Mas depois dos primeiros acordes, os olhares fixam-se na boca e os sentidos nos dizeres do cantador que é o mão. Cresce a tensão, aumenta o desejo, redobra o frenesim e o silêncio do principiante é insuportável. O tocador que já percorreu a moda ponto por ponto então sustem-se, já não abala, pisa as cordas com os dedos esquerdos e desata a repetir a chamada com a unha acrescentada do polegar direito fazendo soltar à viola ganidos de impaciência. Chegados aqui, o cantador já sem saída, ganha fôlego, fecha os olhos, enterra a boina e lá vai.
Lançada a primeira cantiga, as demais já se sucedem sem tanto receio, naquele dito rodar às avessas do tempo.
Enquanto a vez não chega, matina-se na cantiga seguinte, debica-se no petisco e vazam-se os copos. Pouco se fala para não entreter, para não fazer fugir o tino e a rima.
E aos dizeres dos cantadores os outros respondem no flagrante só com incontidos acenos de cabeça ou piscadelas de olho furtivas.
Quando chegar a sua vez logo ripostam se for caso disso e se a habilidade lhes bastar. São regras, são preceitos.
O cante depois começa a buscar-se a si próprio, engendra um fundamento, tem de encontrar um rumo. E a poesia fervilha, repentista, cortante, às vezes marota. De tudo se trata, ali tudo se diz, rimando, com uma musicalidade e uma entoação que nos transportam longe.
Os cantes são desafios à imaginação, à inspiração e à resistência. Duram horas a fio, sempre sem quebras nem pausas, penetram pelas madrugadas como se o tempo a cantar não contasse.
O tocador nada lhes diz, ouve-os, olha-os, de quando em vez deixa escapar um sorriso. Os outros levantam-se nos intervalos da sua vez quando precisam de despejar o bebido, mas o mestre aperta-se, sustem-se, para não quebrar a magia que a viola e o rodopiar das razões geram em volta da mesa.
Discutem mil assuntos, acertam contas antigas, mas filosofam invariavelmente acerca da valia da honra, do dinheiro, do ferro, do ouro, do campo e da serra.

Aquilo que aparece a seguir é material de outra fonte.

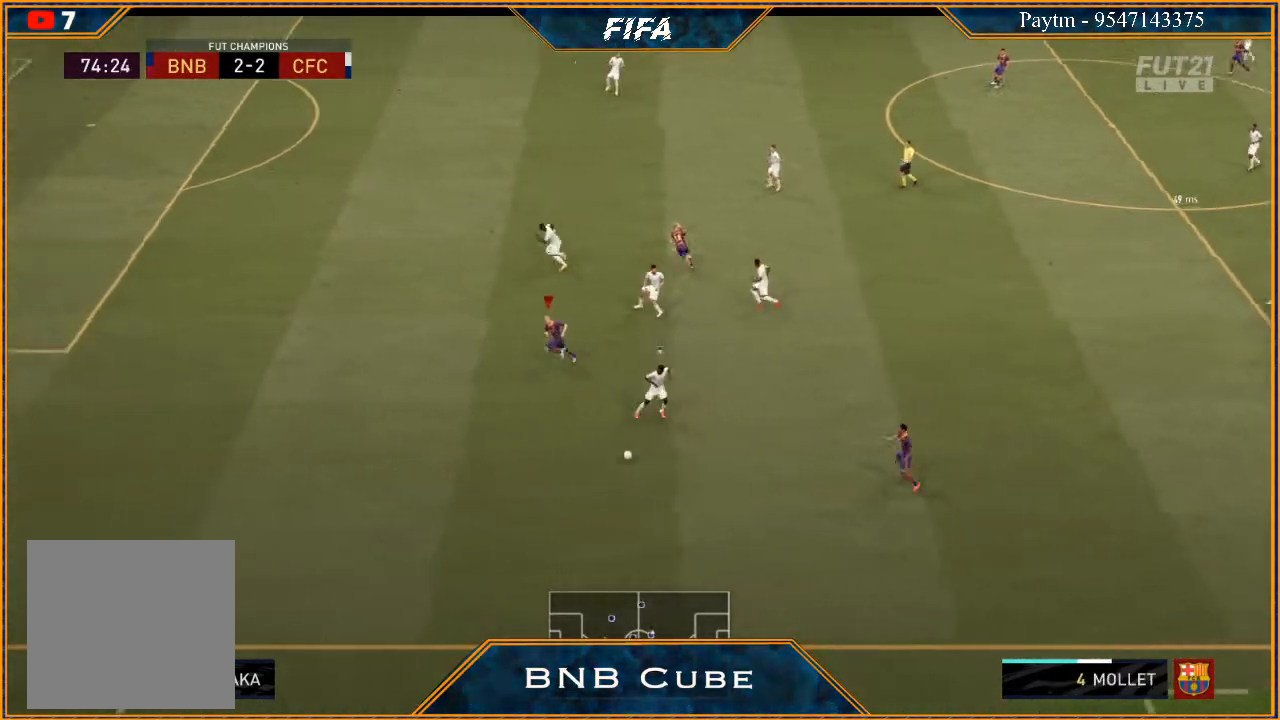
{"buttons": ["R2"], "left_stick": "left", "right_stick": "center", "events": []}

Que saber o seu, que arte a deles.
Do fundo de tal tempo, guardam a memória de cantares antigos, de génios andantes que de feira em feira ganhavam sustento e acrescentavam a fama.
Derivado do despique este cante arreigou-se nas fraldas da serra*, ali se forjou e ali perdura, alimentado pela seiva de gentes ricas em valores tradicionais e senhores plenos da sua identidade.
Readquiriu, recentemente, grande fôlego esta expressão vocal e poética tendo os seus intérpretes voltado a sentir brio na sua arte. O baldão furtou-se a uma morte anunciada e ganhou alma, alento, adeptos, ouvintes, apreciadores. Tem, presentemente, tudo o que é necessário para vencer o esquecimento e continuar a cantar-se no sentido inverso ao dos ponteiros que marcam o ritmo dos dias.